With regard to competition on Stellwagen, John Bullard, regional administrator for the northeast office of NOAA Fisheries Service and a former mayor of New Bedford, said he is aware of the South Shore fishermen’s complaint. Named to the post in July, he spent August and September on a listening tour of northeast ports, stopping in Scituate on Aug. 24.

Behind the complaint, he said, is a situation in which fishermen are having a hard time finding cod. The price for cod is high, so when fishermen have trouble finding it, they move around. Bullard said regulators increased the limit this year to give fishermen some relief, but it appears they won’t reach the quota because they can’t catch enough cod.

NOAA has been working with the New England Fishery Management Council to open offshore areas that were previously closed, Bullard said, in part so that larger boats will go offshore and fish for species that are not overfished, such as haddock. If they do, it could take pressure off inshore waters.

Federal estimates of 2013 catch limits released in July show potential reductions, compared with 2012, of 70 percent for Georges Bank cod, 72 percent for Gulf of Maine cod, and 51 percent for Georges Bank yellowtail flounder.

If sharp reductions come to pass, Bob Pronk expects business to be off 25 percent at his wife’s Marshfield store, Green Harbor Bait and Tackle, which he manages. “Rest assured that every tackle store around here will be really affected by this,” he said.


Maggie Mooney-Seus, a spokeswoman for NOAA Fisheries Service, said the New England Fishery Management Council will continue to work for the next several months to finalize catch limits for next year.

The Northeast Seafood Coalition, which represents about 255 large and small fishing businesses, does not want to pit small boats against large ones on the Stellwagen issue, spokesman Nick Brancaleone said. The larger issue is fish stocks, and why, despite years of compliance from fishermen, some stocks are not rebounding as anticipated, he said.

“Everything needs to be put on the table” for a wide-lens discussion of a complex ecosystem, he said. “Ultimately, our position is the whole system needs to be reviewed, and that includes getting better stock assessments.”

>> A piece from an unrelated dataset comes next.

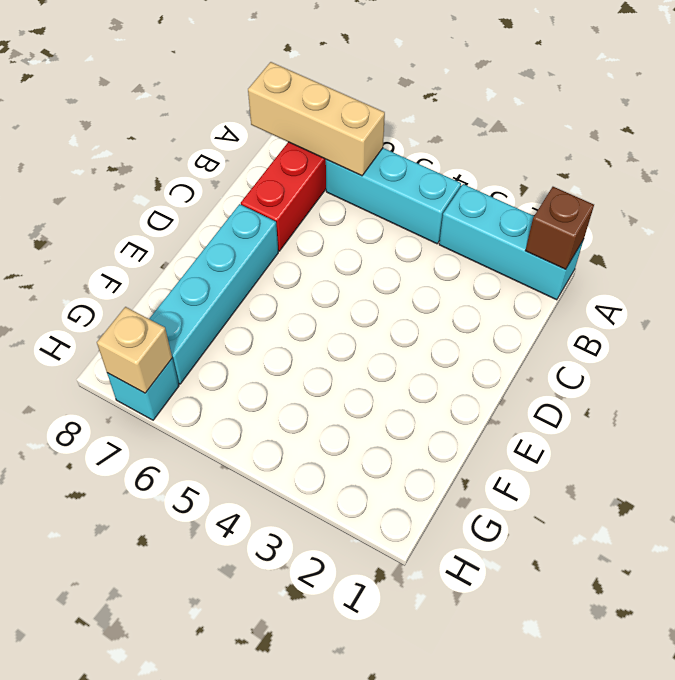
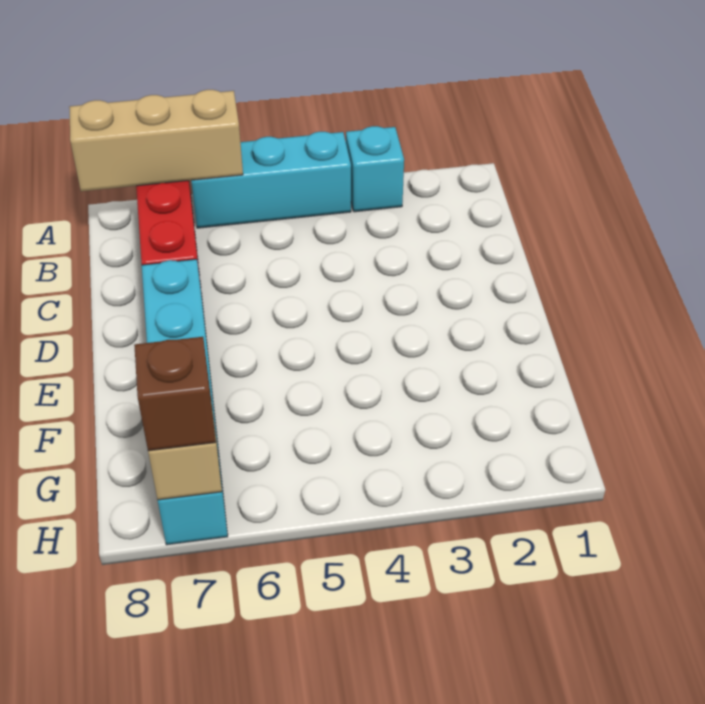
cyan 1x3 brick [439,184,583,300] -> cyan 1x1 brick [346,126,404,212]
brown 1x1 brick [525,187,594,269] -> brown 1x1 brick moved to [134,337,216,451]

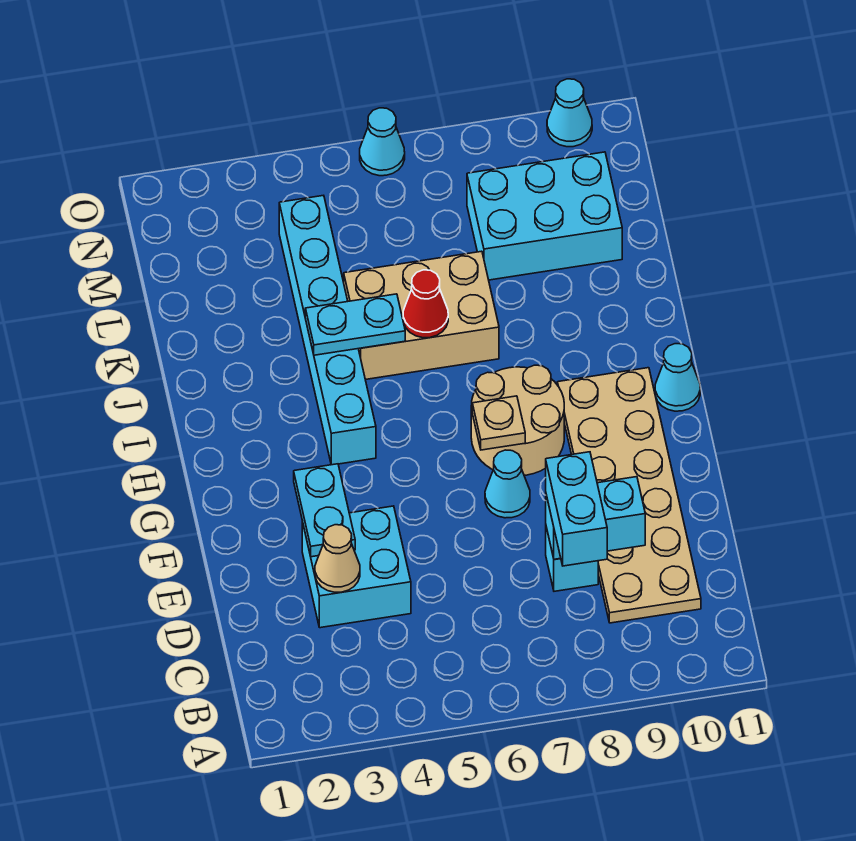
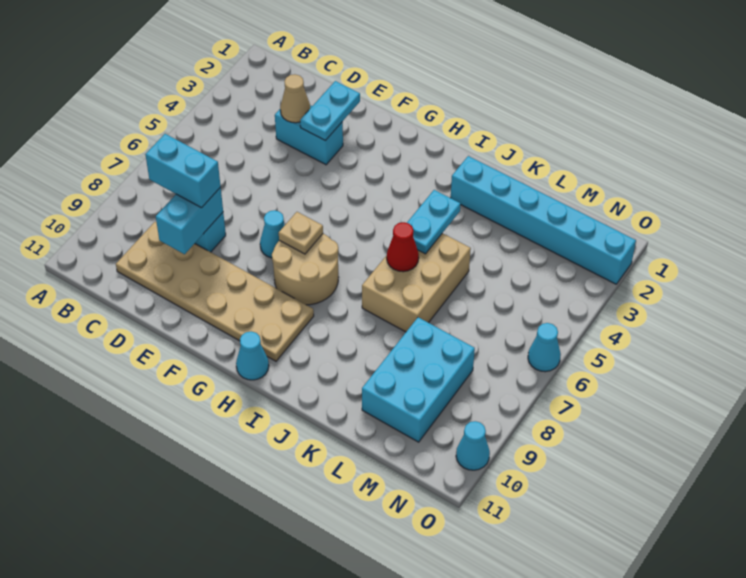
cyan 2x2 brick [302,506,411,628] -> cyan 1x2 brick [275,105,343,165]
cyan 1x2 plate [294,464,355,557] -> cyan 1x2 plate turned to [300,81,360,141]
cyan 1x6 brick [279,195,376,465] -> cyan 1x6 brick moved to [451,156,636,284]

The northeast groundfish fishery operates under a catch-share system that went into effect on May 1, 2010. Groups of vessels organized into “sectors” receive shares of the total allowable commercial catch. Many fishermen have criticized the system for putting small operators out of business, saying the buying and selling of shares favors consolidation by large, multivessel operations.

Thomas, of the Environmental Defense Fund, however, said that given the declining fish populations, fishermen would be having an even harder time if they were still under the old days-at-sea rules.

Her organization calls catch shares “the way forward,” saying on its website that the system gives fishermen a stake in sustainability, because if a fish stock goes up, the amount guaranteed to each fisherman goes up, too.